Hubo murmullos entre los aldeanos. No les parecía un modo adecuado de dirigirse al rey, aunque el que hablaba fuera Su Eminencia, arzobispo de York y pariente del rey. Eduardo tensó los músculos de la mandíbula, pero habló con calma.

– Me interpretáis mal, mi señor arzobispo. Sólo quise decir que mi padre político y sus hijos no están en Olney. De lo contrario, ellos habrían aceptado de buen grado vuestra hospitalidad.

Por primera vez, se permitió un instante de emoción expresiva; una sonrisa tensa y amarga le torció la boca. El arzobispo lo miró de hito en hito.

– Con todo respeto, Vuestra Gracia, debo cerciorarme de ello.

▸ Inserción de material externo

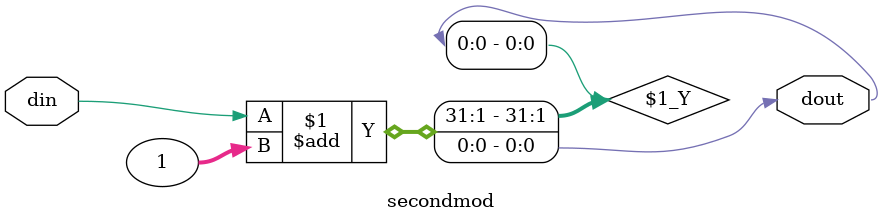
<source format=v>
module clocktest(clock, dout, dout2);
	input clock;
	
	wire [31:0] din, din2;
	output [31:0] dout, dout2;
	
	genvar i;
	generate
		for(i=0;i<32;i=i+1) begin: loop1
	      dffe a_dffe(din[i], clock, 1'b1, 1'b1, 1'b1, dout[i]);
		   dffe b_dffe(din2[i], clock, 1'b1, 1'b1, 1'b1, dout2[i]);
		end
	endgenerate	
	
	secondmod secondmod(dout, din);
	assign din2 = dout;
	
endmodule

module secondmod(din, dout);
	input din;
	output dout;
	
	assign dout = din + 32'b00000000000000000000000000000001;
	
endmodule
</source>
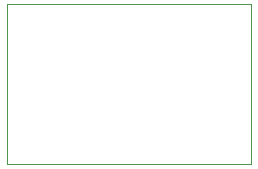
<source format=gbr>
G04 (created by PCBNEW (2013-07-07 BZR 4022)-stable) date 9/11/2014 4:32:56 PM*
%MOIN*%
G04 Gerber Fmt 3.4, Leading zero omitted, Abs format*
%FSLAX34Y34*%
G01*
G70*
G90*
G04 APERTURE LIST*
%ADD10C,0.00590551*%
%ADD11C,0.00393701*%
G04 APERTURE END LIST*
G54D10*
G54D11*
X77066Y-60328D02*
X85216Y-60328D01*
X77066Y-55010D02*
X77066Y-60355D01*
X85216Y-55010D02*
X77066Y-55010D01*
X85216Y-60330D02*
X85216Y-55010D01*
M02*

</source>
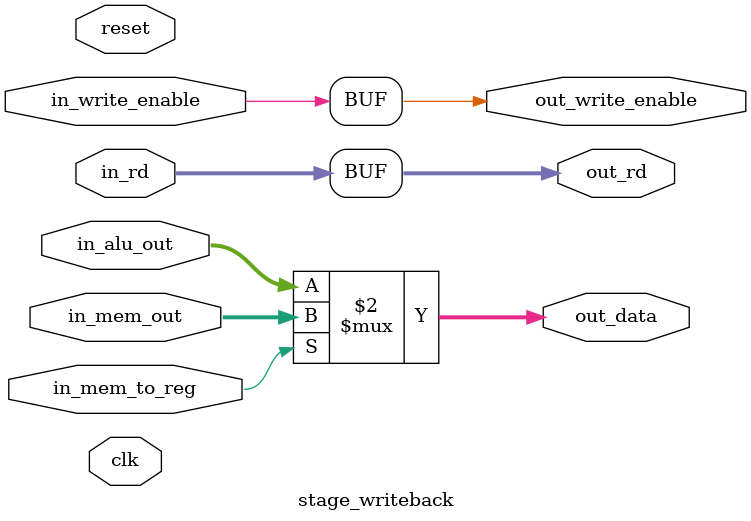
<source format=sv>
module stage_writeback(
    input clk,
    input reset,

    //INPUT
    input [31:0] in_alu_out,
    input [31:0] in_mem_out,
    
    input [4:0] in_rd,
    input in_mem_to_reg,
    input in_write_enable,

    //OUTPUT
    output reg [31:0] out_data,
    output reg [4:0] out_rd,
    output reg out_write_enable
);

always @(*) begin
    out_data <= (in_mem_to_reg) ? in_mem_out : in_alu_out;
    out_rd <= in_rd;
    out_write_enable <= in_write_enable;
end

endmodule

</source>
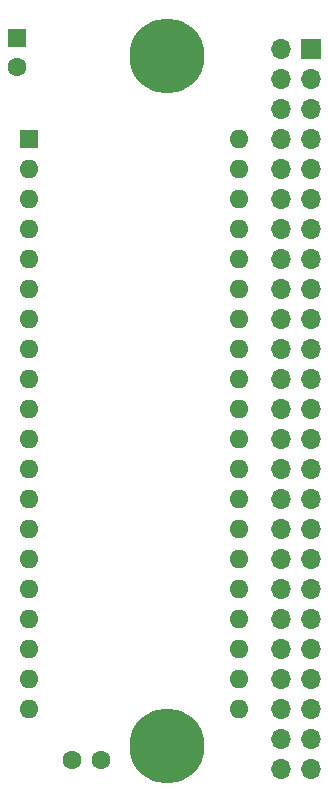
<source format=gts>
G04 #@! TF.GenerationSoftware,KiCad,Pcbnew,(6.0.1)*
G04 #@! TF.CreationDate,2022-08-31T09:04:51-04:00*
G04 #@! TF.ProjectId,ITX-PI-PICO,4954582d-5049-42d5-9049-434f2e6b6963,1*
G04 #@! TF.SameCoordinates,Original*
G04 #@! TF.FileFunction,Soldermask,Top*
G04 #@! TF.FilePolarity,Negative*
%FSLAX46Y46*%
G04 Gerber Fmt 4.6, Leading zero omitted, Abs format (unit mm)*
G04 Created by KiCad (PCBNEW (6.0.1)) date 2022-08-31 09:04:51*
%MOMM*%
%LPD*%
G01*
G04 APERTURE LIST*
%ADD10R,1.600000X1.600000*%
%ADD11O,1.600000X1.600000*%
%ADD12C,6.350000*%
%ADD13C,1.600000*%
%ADD14R,1.700000X1.700000*%
%ADD15O,1.700000X1.700000*%
G04 APERTURE END LIST*
D10*
X88641000Y-66045000D03*
D11*
X88641000Y-68585000D03*
X88641000Y-71125000D03*
X88641000Y-73665000D03*
X88641000Y-76205000D03*
X88641000Y-78745000D03*
X88641000Y-81285000D03*
X88641000Y-83825000D03*
X88641000Y-86365000D03*
X88641000Y-88905000D03*
X88641000Y-91445000D03*
X88641000Y-93985000D03*
X88641000Y-96525000D03*
X88641000Y-99065000D03*
X88641000Y-101605000D03*
X88641000Y-104145000D03*
X88641000Y-106685000D03*
X88641000Y-109225000D03*
X88641000Y-111765000D03*
X88641000Y-114305000D03*
X106421000Y-114305000D03*
X106421000Y-111765000D03*
X106421000Y-109225000D03*
X106421000Y-106685000D03*
X106421000Y-104145000D03*
X106421000Y-101605000D03*
X106421000Y-99065000D03*
X106421000Y-96525000D03*
X106421000Y-93985000D03*
X106421000Y-91445000D03*
X106421000Y-88905000D03*
X106421000Y-86365000D03*
X106421000Y-83825000D03*
X106421000Y-81285000D03*
X106421000Y-78745000D03*
X106421000Y-76205000D03*
X106421000Y-73665000D03*
X106421000Y-71125000D03*
X106421000Y-68585000D03*
X106421000Y-66045000D03*
D12*
X100330000Y-117475000D03*
D13*
X92222000Y-118618000D03*
X94722000Y-118618000D03*
D14*
X112460000Y-58415000D03*
D15*
X109920000Y-58415000D03*
X112460000Y-60955000D03*
X109920000Y-60955000D03*
X112460000Y-63495000D03*
X109920000Y-63495000D03*
X112460000Y-66035000D03*
X109920000Y-66035000D03*
X112460000Y-68575000D03*
X109920000Y-68575000D03*
X112460000Y-71115000D03*
X109920000Y-71115000D03*
X112460000Y-73655000D03*
X109920000Y-73655000D03*
X112460000Y-76195000D03*
X109920000Y-76195000D03*
X112460000Y-78735000D03*
X109920000Y-78735000D03*
X112460000Y-81275000D03*
X109920000Y-81275000D03*
X112460000Y-83815000D03*
X109920000Y-83815000D03*
X112460000Y-86355000D03*
X109920000Y-86355000D03*
X112460000Y-88895000D03*
X109920000Y-88895000D03*
X112460000Y-91435000D03*
X109920000Y-91435000D03*
X112460000Y-93975000D03*
X109920000Y-93975000D03*
X112460000Y-96515000D03*
X109920000Y-96515000D03*
X112460000Y-99055000D03*
X109920000Y-99055000D03*
X112460000Y-101595000D03*
X109920000Y-101595000D03*
X112460000Y-104135000D03*
X109920000Y-104135000D03*
X112460000Y-106675000D03*
X109920000Y-106675000D03*
X112460000Y-109215000D03*
X109920000Y-109215000D03*
X112460000Y-111755000D03*
X109920000Y-111755000D03*
X112460000Y-114295000D03*
X109920000Y-114295000D03*
X112460000Y-116835000D03*
X109920000Y-116835000D03*
X112460000Y-119375000D03*
X109920000Y-119375000D03*
D10*
X87630000Y-57468888D03*
D13*
X87630000Y-59968888D03*
D12*
X100330000Y-59055000D03*
M02*

</source>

Eduardo se encogió de hombros.

– Como gustéis -dijo, como restándole importancia, y aguardó sin inmutarse mientras los hombres del arzobispo pasaban junto a Ricardo y Hastings para entrar en la posada. Sólo entonces buscó la mirada de su hermano y el lord chambelán.

La posada se vació de golpe. La mayoría se apresuraban a seguir el avance del arzobispo y el rey por la aldea, observando hasta que los últimos soldados desaparecieron en la carretera que conducía al oeste, hacia Coventry.

Ricardo y Will Hastings permanecieron en silencio en el patio desierto. Ricardo aferraba la empuñadura de la daga, apretándola como si fuera un cabo de salvación. Aflojó la mano, y sintió en los dedos el cosquilleo de la sangre que volvía a circular. Los flexionó distraídamente y miró la daga como si reparase en ella por primera vez. Salió sin dificultad de la vaina, un arma bella y mortífera, de hoja delgada y empuñadura enjoyada, con la talla de un jabalí con colmillos.

Echó a correr, cruzó el patio y se dirigió al pozo de la aldea. No se detuvo, se inclinó y arrojó la daga a las honduras del pozo. El agua la devoró de inmediato, sin una onda. Mientras observaba, la superficie se alisó, de modo que nadie podía distinguir que algo la había perturbado.